◆ **Problem to work on**
Look for "right knee: (354, 476)" in the records below, then copy that line and every line after it, exactly and with nothing added.

─── Data

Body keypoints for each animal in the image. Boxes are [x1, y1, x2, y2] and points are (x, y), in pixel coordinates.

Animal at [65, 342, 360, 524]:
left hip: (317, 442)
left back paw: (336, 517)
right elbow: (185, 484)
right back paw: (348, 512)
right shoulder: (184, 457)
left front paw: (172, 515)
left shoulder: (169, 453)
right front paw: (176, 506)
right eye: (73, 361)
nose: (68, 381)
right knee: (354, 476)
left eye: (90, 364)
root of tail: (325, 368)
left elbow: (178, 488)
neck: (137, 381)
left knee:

──────

◆ **Result of this task**
right knee: (354, 476)
left eye: (90, 364)
root of tail: (325, 368)
left elbow: (178, 488)
neck: (137, 381)
left knee:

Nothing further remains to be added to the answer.